Elite donors of American allies in the Persian Gulf region have poured an immense amount of resources into rebel groups like IS in efforts to advance on three general goals: opposing Iran, its ally Bashar Assad and his government in Syria, and fomenting the Sunni-Shia divides in the region.
IS, formerly allied with Al-Qaeda before splitting with them last year, has benefited from Gulf funding of rebel groups opposed to Assad in the Syrian civil war, as several reports have detailed, paving the way for the Islamic State to advance over the border into Iraq, where it has captured major gains such as Mosul, the second-largest city in Iraq.
Iraqi Prime Minister Nouri al Maliki has publicly accused Saudi Arabia and Qatar, both Sunni-led nations, of ongoing financial support for IS.
In Kuwait, donors have successfully funneled hundreds of millions of dollars to rebel militias in Syria.
"Over the last two and a half years, Kuwait has emerged as a financing and organizational hub for charities and individuals supporting Syria's myriad rebel groups," the Washington think tank Brookings Institution wrote in a December report.
"Today, there is evidence that Kuwaiti donors have backed rebels who have committed atrocities and who are either directly linked to al-Qa'ida or cooperate with its affiliated brigades on the ground."
The United States has also supported so-called "moderate" Syrian rebels with both lethal and non-lethal aid, lending to fears that arms sent with the help of the Gulf states were channeled to the likes of IS.
A situation in which the US offers both direct and indirect support to groups fighting common foes one day, only to find that the groups will later leverage such aid, including weaponry, against the US and allies calls to mind the rise of the Taliban in Afghanistan, to name one example. There, the US long backed mujahideen guerilla fighters, including Osama bin Laden, in their war against the invading Soviet Union army from 1979 to 1989.
Once Soviet Union forces left Afghanistan, these "freedom fighters," as they were known by the Reagan administration, fought one another in a fierce civil war, leading to conditions that brought about the Saudi-supported Taliban rule.
In addition, Western incursions in the region, namely the 2003 invasion of Iraq that ushered in a brutal sectarian war that still divides the country today, have led to extreme instability, creating a power vacuum for militant groups to fill.
Brian Becker, an anti-war campaigner with the ANSWER coalition, told RT that the United States and its allies must take some of the blame for the rise of the Islamic State in Iraq and Syria.

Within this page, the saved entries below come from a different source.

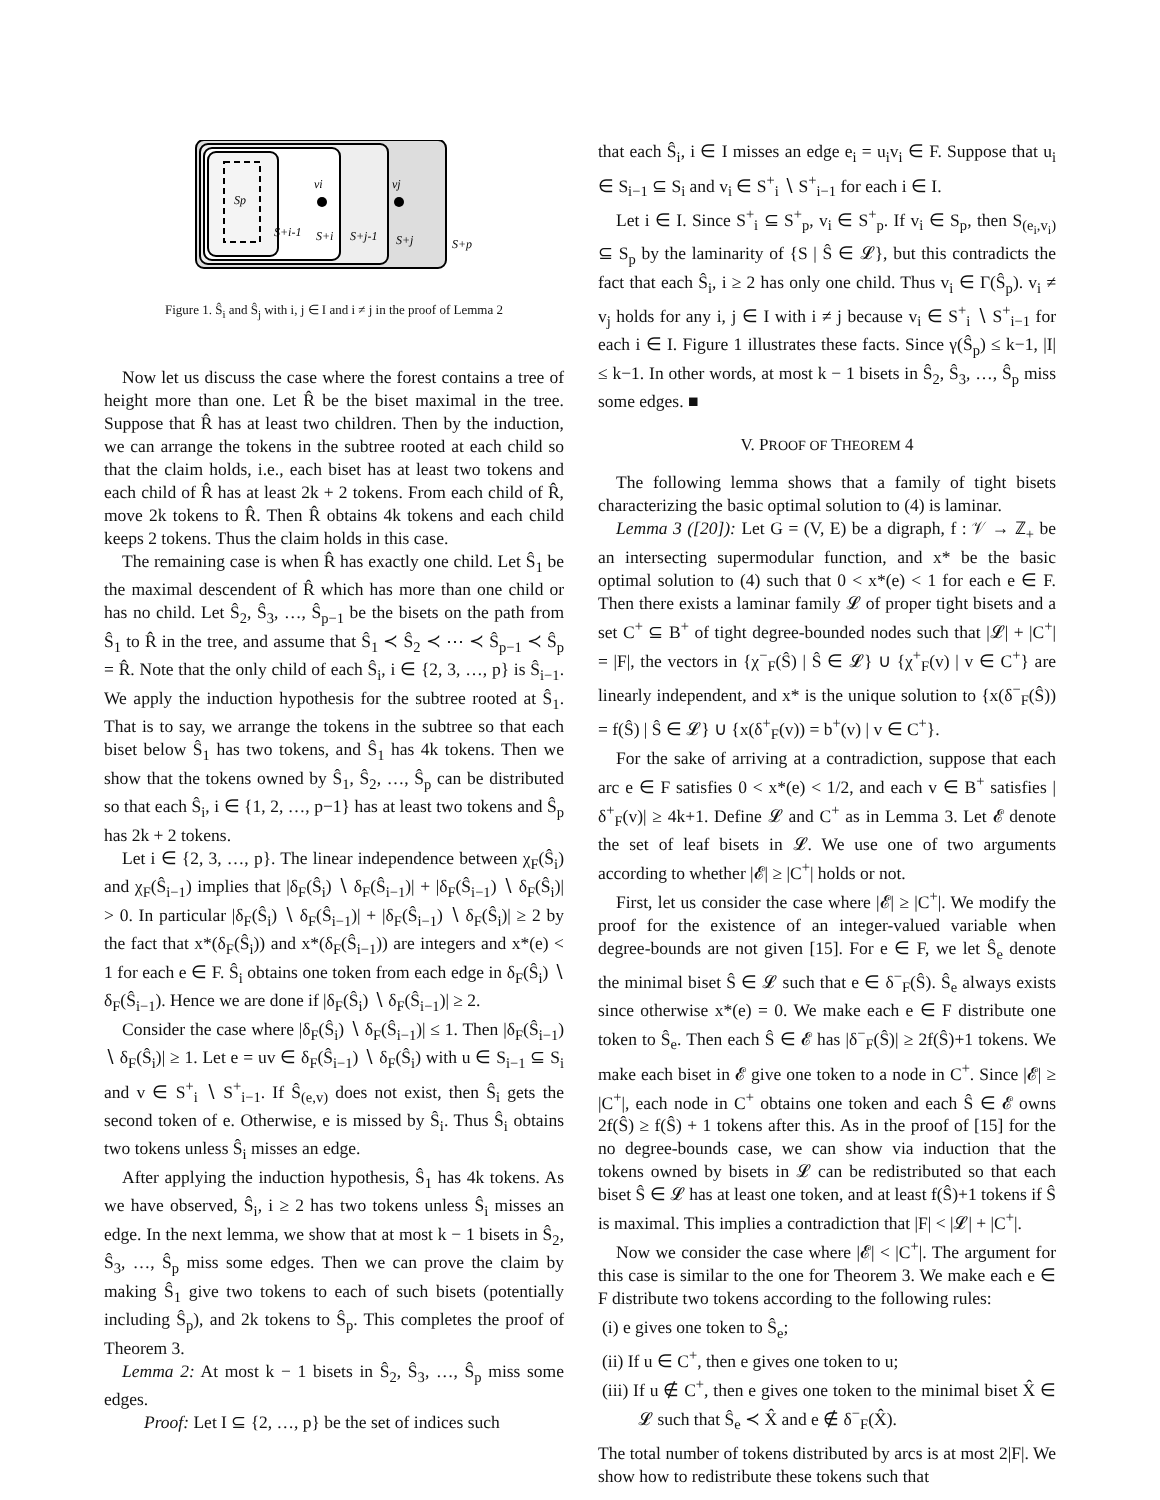Sp
S+i-1
vi
S+i
S+j-1
vj
S+j
S+p
Figure 1. Ŝ<sub>i</sub> and Ŝ<sub>j</sub> with i, j ∈ I and i ≠ j in the proof of Lemma 2
Now let us discuss the case where the forest contains a tree of height more than one. Let R̂ be the biset maximal in the tree. Suppose that R̂ has at least two children. Then by the induction, we can arrange the tokens in the subtree rooted at each child so that the claim holds, i.e., each biset has at least two tokens and each child of R̂ has at least 2k + 2 tokens. From each child of R̂, move 2k tokens to R̂. Then R̂ obtains 4k tokens and each child keeps 2 tokens. Thus the claim holds in this case.
The remaining case is when R̂ has exactly one child. Let Ŝ<sub>1</sub> be the maximal descendent of R̂ which has more than one child or has no child. Let Ŝ<sub>2</sub>, Ŝ<sub>3</sub>, …, Ŝ<sub>p−1</sub> be the bisets on the path from Ŝ<sub>1</sub> to R̂ in the tree, and assume that Ŝ<sub>1</sub> ≺ Ŝ<sub>2</sub> ≺ ⋯ ≺ Ŝ<sub>p−1</sub> ≺ Ŝ<sub>p</sub> = R̂. Note that the only child of each Ŝ<sub>i</sub>, i ∈ {2, 3, …, p} is Ŝ<sub>i−1</sub>. We apply the induction hypothesis for the subtree rooted at Ŝ<sub>1</sub>. That is to say, we arrange the tokens in the subtree so that each biset below Ŝ<sub>1</sub> has two tokens, and Ŝ<sub>1</sub> has 4k tokens. Then we show that the tokens owned by Ŝ<sub>1</sub>, Ŝ<sub>2</sub>, …, Ŝ<sub>p</sub> can be distributed so that each Ŝ<sub>i</sub>, i ∈ {1, 2, …, p−1} has at least two tokens and Ŝ<sub>p</sub> has 2k + 2 tokens.
Let i ∈ {2, 3, …, p}. The linear independence between χ<sub>F</sub>(Ŝ<sub>i</sub>) and χ<sub>F</sub>(Ŝ<sub>i−1</sub>) implies that |δ<sub>F</sub>(Ŝ<sub>i</sub>) ∖ δ<sub>F</sub>(Ŝ<sub>i−1</sub>)| + |δ<sub>F</sub>(Ŝ<sub>i−1</sub>) ∖ δ<sub>F</sub>(Ŝ<sub>i</sub>)| > 0. In particular |δ<sub>F</sub>(Ŝ<sub>i</sub>) ∖ δ<sub>F</sub>(Ŝ<sub>i−1</sub>)| + |δ<sub>F</sub>(Ŝ<sub>i−1</sub>) ∖ δ<sub>F</sub>(Ŝ<sub>i</sub>)| ≥ 2 by the fact that x*(δ<sub>F</sub>(Ŝ<sub>i</sub>)) and x*(δ<sub>F</sub>(Ŝ<sub>i−1</sub>)) are integers and x*(e) < 1 for each e ∈ F. Ŝ<sub>i</sub> obtains one token from each edge in δ<sub>F</sub>(Ŝ<sub>i</sub>) ∖ δ<sub>F</sub>(Ŝ<sub>i−1</sub>). Hence we are done if |δ<sub>F</sub>(Ŝ<sub>i</sub>) ∖ δ<sub>F</sub>(Ŝ<sub>i−1</sub>)| ≥ 2.
Consider the case where |δ<sub>F</sub>(Ŝ<sub>i</sub>) ∖ δ<sub>F</sub>(Ŝ<sub>i−1</sub>)| ≤ 1. Then |δ<sub>F</sub>(Ŝ<sub>i−1</sub>) ∖ δ<sub>F</sub>(Ŝ<sub>i</sub>)| ≥ 1. Let e = uv ∈ δ<sub>F</sub>(Ŝ<sub>i−1</sub>) ∖ δ<sub>F</sub>(Ŝ<sub>i</sub>) with u ∈ S<sub>i−1</sub> ⊆ S<sub>i</sub> and v ∈ S<sup>+</sup><sub>i</sub> ∖ S<sup>+</sup><sub>i−1</sub>. If Ŝ<sub>(e,v)</sub> does not exist, then Ŝ<sub>i</sub> gets the second token of e. Otherwise, e is missed by Ŝ<sub>i</sub>. Thus Ŝ<sub>i</sub> obtains two tokens unless Ŝ<sub>i</sub> misses an edge.
After applying the induction hypothesis, Ŝ<sub>1</sub> has 4k tokens. As we have observed, Ŝ<sub>i</sub>, i ≥ 2 has two tokens unless Ŝ<sub>i</sub> misses an edge. In the next lemma, we show that at most k − 1 bisets in Ŝ<sub>2</sub>, Ŝ<sub>3</sub>, …, Ŝ<sub>p</sub> miss some edges. Then we can prove the claim by making Ŝ<sub>1</sub> give two tokens to each of such bisets (potentially including Ŝ<sub>p</sub>), and 2k tokens to Ŝ<sub>p</sub>. This completes the proof of Theorem 3.
Lemma 2: At most k − 1 bisets in Ŝ<sub>2</sub>, Ŝ<sub>3</sub>, …, Ŝ<sub>p</sub> miss some edges.
Proof: Let I ⊆ {2, …, p} be the set of indices such
that each Ŝ<sub>i</sub>, i ∈ I misses an edge e<sub>i</sub> = u<sub>i</sub>v<sub>i</sub> ∈ F. Suppose that u<sub>i</sub> ∈ S<sub>i−1</sub> ⊆ S<sub>i</sub> and v<sub>i</sub> ∈ S<sup>+</sup><sub>i</sub> ∖ S<sup>+</sup><sub>i−1</sub> for each i ∈ I.
Let i ∈ I. Since S<sup>+</sup><sub>i</sub> ⊆ S<sup>+</sup><sub>p</sub>, v<sub>i</sub> ∈ S<sup>+</sup><sub>p</sub>. If v<sub>i</sub> ∈ S<sub>p</sub>, then S<sub>(e<sub>i</sub>,v<sub>i</sub>)</sub> ⊆ S<sub>p</sub> by the laminarity of {S | Ŝ ∈ 𝓛}, but this contradicts the fact that each Ŝ<sub>i</sub>, i ≥ 2 has only one child. Thus v<sub>i</sub> ∈ Γ(Ŝ<sub>p</sub>). v<sub>i</sub> ≠ v<sub>j</sub> holds for any i, j ∈ I with i ≠ j because v<sub>i</sub> ∈ S<sup>+</sup><sub>i</sub> ∖ S<sup>+</sup><sub>i−1</sub> for each i ∈ I. Figure 1 illustrates these facts. Since γ(Ŝ<sub>p</sub>) ≤ k−1, |I| ≤ k−1. In other words, at most k − 1 bisets in Ŝ<sub>2</sub>, Ŝ<sub>3</sub>, …, Ŝ<sub>p</sub> miss some edges. ■
V. PROOF OF THEOREM 4
The following lemma shows that a family of tight bisets characterizing the basic optimal solution to (4) is laminar.
Lemma 3 ([20]): Let G = (V, E) be a digraph, f : 𝒱 → ℤ<sub>+</sub> be an intersecting supermodular function, and x* be the basic optimal solution to (4) such that 0 < x*(e) < 1 for each e ∈ F. Then there exists a laminar family 𝓛 of proper tight bisets and a set C<sup>+</sup> ⊆ B<sup>+</sup> of tight degree-bounded nodes such that |𝓛| + |C<sup>+</sup>| = |F|, the vectors in {χ<sup>−</sup><sub>F</sub>(Ŝ) | Ŝ ∈ 𝓛} ∪ {χ<sup>+</sup><sub>F</sub>(v) | v ∈ C<sup>+</sup>} are linearly independent, and x* is the unique solution to {x(δ<sup>−</sup><sub>F</sub>(Ŝ)) = f(Ŝ) | Ŝ ∈ 𝓛} ∪ {x(δ<sup>+</sup><sub>F</sub>(v)) = b<sup>+</sup>(v) | v ∈ C<sup>+</sup>}.
For the sake of arriving at a contradiction, suppose that each arc e ∈ F satisfies 0 < x*(e) < 1/2, and each v ∈ B<sup>+</sup> satisfies |δ<sup>+</sup><sub>F</sub>(v)| ≥ 4k+1. Define 𝓛 and C<sup>+</sup> as in Lemma 3. Let 𝓔 denote the set of leaf bisets in 𝓛. We use one of two arguments according to whether |𝓔| ≥ |C<sup>+</sup>| holds or not.
First, let us consider the case where |𝓔| ≥ |C<sup>+</sup>|. We modify the proof for the existence of an integer-valued variable when degree-bounds are not given [15]. For e ∈ F, we let Ŝ<sub>e</sub> denote the minimal biset Ŝ ∈ 𝓛 such that e ∈ δ<sup>−</sup><sub>F</sub>(Ŝ). Ŝ<sub>e</sub> always exists since otherwise x*(e) = 0. We make each e ∈ F distribute one token to Ŝ<sub>e</sub>. Then each Ŝ ∈ 𝓔 has |δ<sup>−</sup><sub>F</sub>(Ŝ)| ≥ 2f(Ŝ)+1 tokens. We make each biset in 𝓔 give one token to a node in C<sup>+</sup>. Since |𝓔| ≥ |C<sup>+</sup>|, each node in C<sup>+</sup> obtains one token and each Ŝ ∈ 𝓔 owns 2f(Ŝ) ≥ f(Ŝ) + 1 tokens after this. As in the proof of [15] for the no degree-bounds case, we can show via induction that the tokens owned by bisets in 𝓛 can be redistributed so that each biset Ŝ ∈ 𝓛 has at least one token, and at least f(Ŝ)+1 tokens if Ŝ is maximal. This implies a contradiction that |F| < |𝓛| + |C<sup>+</sup>|.
Now we consider the case where |𝓔| < |C<sup>+</sup>|. The argument for this case is similar to the one for Theorem 3. We make each e ∈ F distribute two tokens according to the following rules:
(i) e gives one token to Ŝ<sub>e</sub>;
(ii) If u ∈ C<sup>+</sup>, then e gives one token to u;
(iii) If u ∉ C<sup>+</sup>, then e gives one token to the minimal biset X̂ ∈ 𝓛 such that Ŝ<sub>e</sub> ≺ X̂ and e ∉ δ<sup>−</sup><sub>F</sub>(X̂).
The total number of tokens distributed by arcs is at most 2|F|. We show how to redistribute these tokens such that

"It was the intervention of the United States in Iraq and the US and its partners in Syria, which laid the groundwork for the ISIS organization to develop. In 2010-2011, remember they said they carried out six actions in the whole year," he said.
"They were practically defunct until the United States and its allies supported the armed opposition inside Syria and gave an opportunity to this organization to develop and come back into Iraq," Becker added.